2. Duruşma

Davanın ikinci duruşması 18 Temmuz günü görüldü.

Bir önceki duruşmada, duruşmaya iki günlük süre ayrılmasına rağmen, Mahkeme Heyeti Başkanı duruşmanın, adli tatilin yaklaşmış olması ve iş yoğunluğunu gerekçe göstererek tek bir günde görüleceğini açıkladı.

Duruşmada yine kalabalık bir izleyici grubu, basın, milletvekilleri hazır bulundu.

Bir önceki duruşmada savunmalarını sunan sanıkların avukatları, bu duruşmada savunmalarını yaptılar.

Avukatlar, sanıkların üzerine atılı TCK’nun 312. Maddesinde yer alan ve ağırlaştırılmış müebbet hapis cezası öngören “Hükümeti ortadan kaldırmaya veya görevini kısmen veya tamamen yapmasını engellemeye teşebbüs etme” suçunun maddi unsurlarının cebir ve şiddet olduğunu, bu unsurlar bulunmadan suçun işlendiğinin kabul edilmesinin hukuken mümkün olmadığını, iddianamede ve dosya kapsamında ise sanıklardan hiçbirinin cebir veya şiddet eylemlerinin faili veya azmettiricisi olduklarına dair tek bir delil dahi olmadığını aktardılar.

Yine, delillerin toplanmasındaki ve değerlendirilmesindeki hukuk dışılık ile davanın toplantı ve gösteri yürüyüşü özgürlüğüne dönük orantısız ve bu anlamda Yüksek Mahkeme ile Avrupa İnsan Hakları Mahkemesi içtihatına aykırı bir müdahale anlamına geldiğini açıkladılar.

Atılı suçun bir örgüt ilişkisi olmadan gerçekleştirilemeyeceğini ancak iddianamenin gevşek bir hiyerarşik bağ iddiası olsa da, ne bu bağı ne de bir örgütün varlığını ortaya koyamamasının önemine vurgu yapıldı.

Son olarak Osman Kavala ve avukatı ayrı ayrı söz alarak tahliye talebinde bulundular.

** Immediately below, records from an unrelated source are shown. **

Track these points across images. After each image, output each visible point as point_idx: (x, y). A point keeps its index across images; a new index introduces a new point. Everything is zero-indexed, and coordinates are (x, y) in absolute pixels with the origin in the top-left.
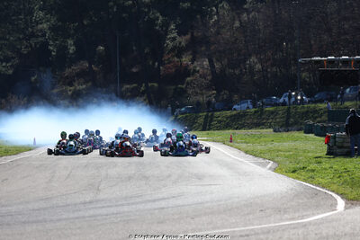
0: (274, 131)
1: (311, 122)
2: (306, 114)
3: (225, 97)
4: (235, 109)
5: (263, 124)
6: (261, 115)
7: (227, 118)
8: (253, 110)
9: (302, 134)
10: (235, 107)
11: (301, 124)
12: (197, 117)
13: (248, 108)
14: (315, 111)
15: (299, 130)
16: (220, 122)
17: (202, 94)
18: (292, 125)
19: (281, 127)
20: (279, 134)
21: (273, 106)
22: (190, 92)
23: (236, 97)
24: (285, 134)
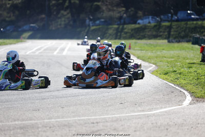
0: (169, 42)
1: (198, 36)
2: (195, 29)
3: (132, 13)
4: (139, 24)
5: (160, 36)
6: (159, 29)
7: (132, 30)
8: (153, 24)
9: (189, 45)
10: (139, 21)
11: (190, 37)
12: (107, 29)
13: (149, 23)
14: (202, 27)
15: (188, 41)
16: (126, 33)
17: (113, 10)
18: (183, 38)
19: (175, 38)
20: (172, 45)
21: (169, 21)
22: (104, 8)
23: (140, 13)
24: (176, 45)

Mahkeme ise ara kararında, oy çokluğu ile Osman Kavala’nın tahliye talebinin reddi ile tutukluluğunun devamına karar verdi. Bu karara bir önceki tutukluluğun devamı gerekçesi ile aynı olacak şekilde;

  • Mehmet Osman KAVALA'nın üzerine atılı suçun vasıf ve mahiyeti ile öngörülen cezanın üst sınırı,
  • kuvvetli suç şüphesinin varlığına işaret eden somut olgu ve kanıtlar bulunması (tape kayıtları, teknik ve fiziki takip tutanakları, tanık beyanları ve sair dosyaya yansımış deliller)
  •  sanığa atılı suçun tutuklama nedenlerinin yasal karine olarak varsayıldığı 5271 sayılı CMK.nun 100/3-a maddesinde sayılan katalog suçlardan oluşu,
  •  sanığa atılı suçun kanunda öngörülen cezalarının alt ve üst sınırının kaçma kuşkusunu somutlaştırması, yargılama sonucunda eylemlerinin sübutu halinde verilmesi muhtemel ceza veya güvenlik tedbiri ile tutuklama tedbirinin Anayasanın 13. maddesi ile AİHM kararları bağlamında orantılı ve ölçülü oluşu,
  • tutuklama sebep ve koşullarında bu aşamada herhangi bir değişiklik olmaması, tüm bu nedenlerle bu aşamada adlî kontrol hükümleri ile yeterli ve etkili hukuksal denetimin sağlanamayacağı yönünde oluşan kanaat

gerekçe gösterildi.

Mahkeme aynı zamanda, iddianamede yer alan bir kısım tanıkların da bir sonraki celsede dinlenmek üzere hazır edilmelerine karar verdi.

Bir sonraki duruşma, 8-9 Ekim 2019 tarihlerinde görülecek.